InspirationalStand on The Shoulders of Giants stories

Day 18: From threat to opportunity or “I dwell in possibility”

Sydney Myer arrived in Melbourne in 1899.

Penniless, he was full of ideas, determined to succeed.

It wasn’t long before the twenty one year old from Russian Poland was headed for gold-rich Bendigo. He set up a haberdashery business with his brother, Elcon.

Right from the start, Sydney did things differently. This was the arrangement. Elcon would run the shop.

Sydney, on the other hand, could not wait for people to come to him. Despite his very limited grasp of English, he went calling on prospects. He pushed his cart of wares up and down Bendigo streets knocking on doors. It was a hard sell and Sydney thrived on it.

When Elcon decided to leave the business, Sydney bought him out. He took over running the shop. It just didn’t work out though. People preferred to shop at the bigger stores with great variety and better prices. It wasn’t long before Sydney was forced to run up the white flag.

Cap in hand, he meet with a competitor to discuss selling out. He was shocked, hurt by the pittance he was offered.

However, he felt he had no choice. He was beaten. Or was he? While thinking over his options, Sydney saw the way forward. He did what was to become his signature play. He went on the attack.

If he was going to sell his stock to a competitor for a pittance, why not sell it to the public for the same ridiculous price? And he did.

When he closed the store that night, Sydney stayed back and marked down all his stock to ridiculous prices. It only took a day or two for the news to race through Bendigo. Myer was having a sale.

All Sydney’s stock vanished in just a few days. Cashed up, he had learnt a valuable lesson. With astute buying of stock, and even more astute pricing for customers, he could succeed in retailing. The famous Myer Sale was born.

In the years ahead, Sydney would thrive on sales. There would be The Hurricane Sale, The Million Pound Master Sale, The Friday Specials, The Monday Star Bargains and, of course, The Myer Basement, with everyday specials for shoppers.

Sydney’s Bendigo store quickly grew to be the largest Drapery Store in Bendigo with a staff of sixty people. In a 3 year period, turnover galloped from £38,000 per annum to £160,000. He would quickly leapfrog from Bendigo to a series of Melbourne stores, finishing up with his flagship, Myer Emporium, in Melbourne’s CBD.

Sydney Myer inoculated himself against failure. He realised, with his first fire sale, that hard, tough selling conditions never meant he had to close, admit defeat or give up. It meant he could find innovative, exciting, flamboyant ways to head off defeat and actually go forward.

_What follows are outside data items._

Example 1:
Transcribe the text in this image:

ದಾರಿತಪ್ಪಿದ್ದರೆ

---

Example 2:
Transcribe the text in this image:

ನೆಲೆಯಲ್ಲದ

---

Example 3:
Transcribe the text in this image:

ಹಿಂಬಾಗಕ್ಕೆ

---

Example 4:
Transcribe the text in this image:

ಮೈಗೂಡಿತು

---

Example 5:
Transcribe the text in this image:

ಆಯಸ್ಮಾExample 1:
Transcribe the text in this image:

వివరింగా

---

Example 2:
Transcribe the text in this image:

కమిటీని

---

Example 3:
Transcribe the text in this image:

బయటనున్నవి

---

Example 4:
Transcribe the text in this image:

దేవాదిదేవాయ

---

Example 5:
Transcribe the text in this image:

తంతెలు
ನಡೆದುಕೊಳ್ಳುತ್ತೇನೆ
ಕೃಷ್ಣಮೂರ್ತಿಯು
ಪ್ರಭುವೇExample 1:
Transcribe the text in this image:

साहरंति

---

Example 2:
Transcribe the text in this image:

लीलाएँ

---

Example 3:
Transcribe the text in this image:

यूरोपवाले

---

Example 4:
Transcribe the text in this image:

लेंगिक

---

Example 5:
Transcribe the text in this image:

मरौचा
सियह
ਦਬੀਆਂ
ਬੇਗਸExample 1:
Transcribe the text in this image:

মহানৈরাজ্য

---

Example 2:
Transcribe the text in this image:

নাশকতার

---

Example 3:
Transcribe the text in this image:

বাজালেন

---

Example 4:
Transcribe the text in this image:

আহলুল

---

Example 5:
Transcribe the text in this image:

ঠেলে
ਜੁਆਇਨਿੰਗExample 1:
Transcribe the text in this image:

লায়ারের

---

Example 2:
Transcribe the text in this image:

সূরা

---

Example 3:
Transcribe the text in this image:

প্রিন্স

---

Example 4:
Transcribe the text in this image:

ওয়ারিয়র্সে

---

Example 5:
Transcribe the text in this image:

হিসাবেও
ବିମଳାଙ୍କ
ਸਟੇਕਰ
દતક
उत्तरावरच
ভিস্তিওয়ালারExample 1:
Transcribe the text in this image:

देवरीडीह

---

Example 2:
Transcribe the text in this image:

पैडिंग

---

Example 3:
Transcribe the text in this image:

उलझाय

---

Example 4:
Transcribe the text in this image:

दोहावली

During World War 1 he realized the imports, the heart of his business, were going to be severely restricted. Going on the front foot, he developed a “Made in Australia” campaign.

He started his own manufacturing businesses to supply his stores. During the Great Depression, when other retailers took the knife to staffing levels to stay solvent. Sydney had a policy of NO Retrenchments. He gave everyone, including himself, reduced wages and set the maximum profit margin on anything in the store at a crazy 5%.

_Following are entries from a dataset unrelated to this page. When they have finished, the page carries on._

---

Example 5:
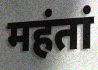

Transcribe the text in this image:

महंतां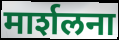
मार्शलनाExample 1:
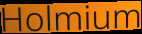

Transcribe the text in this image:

Holmium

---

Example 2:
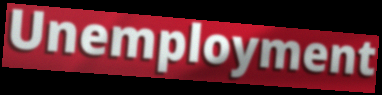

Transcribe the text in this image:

Unemployment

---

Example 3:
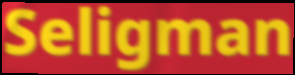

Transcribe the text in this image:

Seligman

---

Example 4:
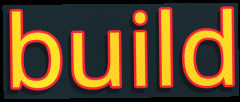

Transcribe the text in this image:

build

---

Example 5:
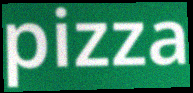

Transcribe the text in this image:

pizzaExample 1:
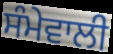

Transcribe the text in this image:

ਸੰਮੇਵਾਲੀ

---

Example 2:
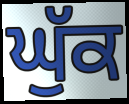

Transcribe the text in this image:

ਘੁੱਕ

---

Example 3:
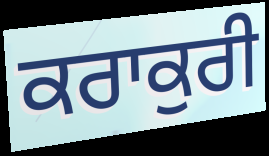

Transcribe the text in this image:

ਕਰਾਕੁਰੀ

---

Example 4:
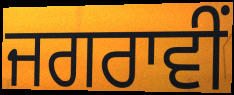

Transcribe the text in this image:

ਜਗਰਾਵੀਂ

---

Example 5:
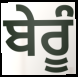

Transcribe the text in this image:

ਬੇਰੂੰ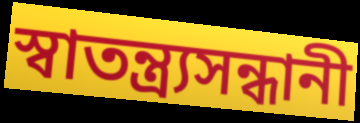
স্বাতন্ত্র্যসন্ধানী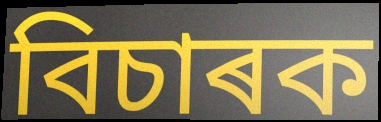
বিচাৰক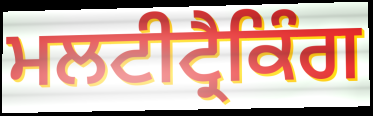
ਮਲਟੀਟ੍ਰੈਕਿੰਗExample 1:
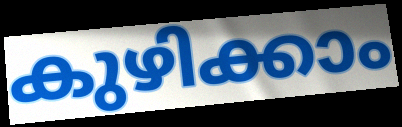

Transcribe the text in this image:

കുഴിക്കാം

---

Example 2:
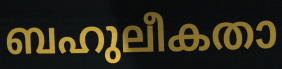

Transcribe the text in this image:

ബഹുലീകതാ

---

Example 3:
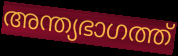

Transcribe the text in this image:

അന്ത്യഭാഗത്ത്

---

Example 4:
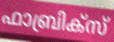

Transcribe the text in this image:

ഫാബ്രിക്സ്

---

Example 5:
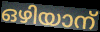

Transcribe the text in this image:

ഒഴിയാന്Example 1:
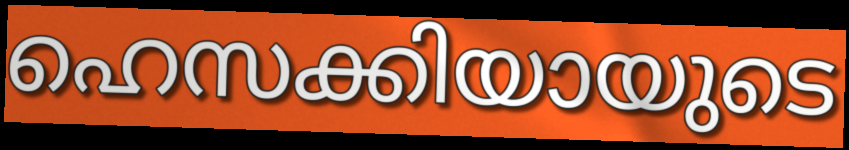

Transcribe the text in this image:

ഹെസക്കിയായുടെ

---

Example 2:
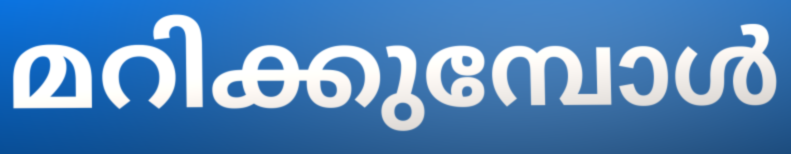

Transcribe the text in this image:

മറിക്കുമ്പോൾ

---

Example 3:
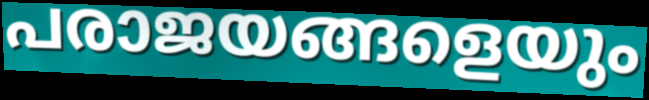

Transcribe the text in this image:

പരാജയങ്ങളെയും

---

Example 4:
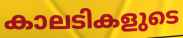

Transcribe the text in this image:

കാലടികളുടെ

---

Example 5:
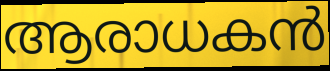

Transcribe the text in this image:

ആരാധകൻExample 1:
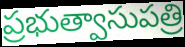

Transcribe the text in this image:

ప్రభుత్వాసుపత్రి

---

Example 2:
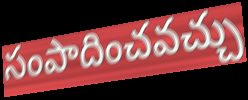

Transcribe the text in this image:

సంపాదించవచ్చు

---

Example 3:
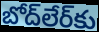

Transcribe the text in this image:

బోద్‌లేర్‌కు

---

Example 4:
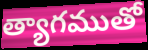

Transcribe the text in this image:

త్యాగముతో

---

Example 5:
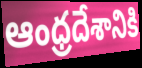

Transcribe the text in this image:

ఆంధ్రదేశానికి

Against all advice he spent a walloping £250,000 reconstructing his Bourke St store when the Depression was at its deepest. He refused to be constrained by tough times. He tackled the toughest of times with verve and bound-less optimism, intent on finding a way though.

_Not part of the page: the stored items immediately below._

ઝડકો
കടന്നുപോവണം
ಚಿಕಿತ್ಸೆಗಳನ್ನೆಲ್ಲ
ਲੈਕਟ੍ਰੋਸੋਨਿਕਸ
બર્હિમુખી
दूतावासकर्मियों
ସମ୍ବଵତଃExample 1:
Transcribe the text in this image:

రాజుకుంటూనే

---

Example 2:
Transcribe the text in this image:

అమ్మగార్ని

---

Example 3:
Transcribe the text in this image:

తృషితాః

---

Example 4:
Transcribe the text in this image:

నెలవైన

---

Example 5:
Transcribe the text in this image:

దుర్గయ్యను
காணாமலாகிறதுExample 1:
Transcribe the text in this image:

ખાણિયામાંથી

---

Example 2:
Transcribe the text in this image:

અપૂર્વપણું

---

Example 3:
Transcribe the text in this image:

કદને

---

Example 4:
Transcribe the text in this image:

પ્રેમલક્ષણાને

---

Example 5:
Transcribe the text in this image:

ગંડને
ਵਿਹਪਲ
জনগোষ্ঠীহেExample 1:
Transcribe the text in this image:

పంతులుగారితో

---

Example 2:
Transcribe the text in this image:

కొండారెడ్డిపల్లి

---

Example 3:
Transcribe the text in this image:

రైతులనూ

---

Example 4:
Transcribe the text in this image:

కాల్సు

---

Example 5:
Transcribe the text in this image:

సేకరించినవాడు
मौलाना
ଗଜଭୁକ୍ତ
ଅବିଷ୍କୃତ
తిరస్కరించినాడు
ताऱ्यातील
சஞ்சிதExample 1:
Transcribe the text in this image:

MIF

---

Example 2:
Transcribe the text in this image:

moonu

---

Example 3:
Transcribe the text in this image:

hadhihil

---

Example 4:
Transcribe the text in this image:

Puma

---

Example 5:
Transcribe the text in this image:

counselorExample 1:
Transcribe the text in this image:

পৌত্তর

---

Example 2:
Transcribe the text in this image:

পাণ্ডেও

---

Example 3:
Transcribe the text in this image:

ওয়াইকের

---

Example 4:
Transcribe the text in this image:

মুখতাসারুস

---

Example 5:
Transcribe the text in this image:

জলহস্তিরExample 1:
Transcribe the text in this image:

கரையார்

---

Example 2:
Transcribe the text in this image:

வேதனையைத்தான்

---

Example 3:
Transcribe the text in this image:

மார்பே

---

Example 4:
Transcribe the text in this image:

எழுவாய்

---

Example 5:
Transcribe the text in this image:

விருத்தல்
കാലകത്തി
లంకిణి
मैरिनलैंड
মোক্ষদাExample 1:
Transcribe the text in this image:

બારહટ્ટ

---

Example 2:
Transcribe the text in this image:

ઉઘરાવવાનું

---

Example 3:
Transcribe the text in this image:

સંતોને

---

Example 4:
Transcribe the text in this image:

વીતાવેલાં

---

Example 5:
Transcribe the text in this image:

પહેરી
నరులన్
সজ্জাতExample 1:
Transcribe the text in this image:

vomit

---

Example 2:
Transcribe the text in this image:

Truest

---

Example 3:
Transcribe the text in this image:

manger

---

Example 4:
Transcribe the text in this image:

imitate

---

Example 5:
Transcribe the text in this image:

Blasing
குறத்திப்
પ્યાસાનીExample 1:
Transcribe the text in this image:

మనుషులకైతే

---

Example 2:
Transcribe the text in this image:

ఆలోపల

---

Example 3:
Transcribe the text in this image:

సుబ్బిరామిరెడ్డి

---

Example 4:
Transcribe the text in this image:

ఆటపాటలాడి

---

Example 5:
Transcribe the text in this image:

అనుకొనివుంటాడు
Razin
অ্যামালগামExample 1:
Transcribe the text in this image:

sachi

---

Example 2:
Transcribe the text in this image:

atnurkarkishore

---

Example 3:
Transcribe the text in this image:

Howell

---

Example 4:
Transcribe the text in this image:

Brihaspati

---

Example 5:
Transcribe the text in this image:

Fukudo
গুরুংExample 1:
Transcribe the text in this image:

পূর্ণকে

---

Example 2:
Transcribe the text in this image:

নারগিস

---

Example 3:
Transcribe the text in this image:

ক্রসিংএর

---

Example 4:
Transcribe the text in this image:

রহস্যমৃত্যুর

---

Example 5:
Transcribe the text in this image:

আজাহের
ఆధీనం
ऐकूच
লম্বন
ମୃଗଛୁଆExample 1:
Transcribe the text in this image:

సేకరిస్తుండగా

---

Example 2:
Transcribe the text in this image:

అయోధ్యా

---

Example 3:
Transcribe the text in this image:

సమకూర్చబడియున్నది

Sydney Myer’s business was an outstanding success. He grew it from nothing into an empire. It wasn’t like he just got lucky. He didn’t just happen to be in the right place at the right time. He grew his business during the First World War and through the Great Depression. His business grew because Sydney knew how to turn stumbling blocks into climbing blocks. From that first fire sale in Bendigo he realised an invaluable lesson. Threats were opportunities.

In the years ahead his business would face many threats. Each time he would look for the opportunity.

Emily Dickenson, the American poet lived most of her life in Amherst, a town in Hampshire County, Massachusetts. That was her physical address.

Her mind, however, lived somewhere else. She wrote a fabulous poem called: I dwell in possibility.

What an anthem for life!

The core of Sydney Myer’s success was his ability to find the possibilities. Despite the tight corners, the lack of space between rocks and hard places, he could look to what might be possible. Whatever the circumstances, whatever the troubles and problems, he looked and lived for the possibilities.

This doesn’t seem to be an easy skill to acquire. We seem to have a natural ability to always concentrate on the problems, seeing all the reasons why something won’t work.

Yet it was that one incident in his shop in Bendigo, when Sydney was still young, that convinced him he could pull his business out of the fire, literally with a fire sale. He learnt early to look for possibilities.

“If I were to wish for anything, I should not wish for wealth and power, but for the passionate sense of the potential, for the eye which, ever young and ardent, sees the possible. Pleasure disappoints, possibility never. And what wine is so sparkling, what so fragrant, what so intoxicating, as possibility!”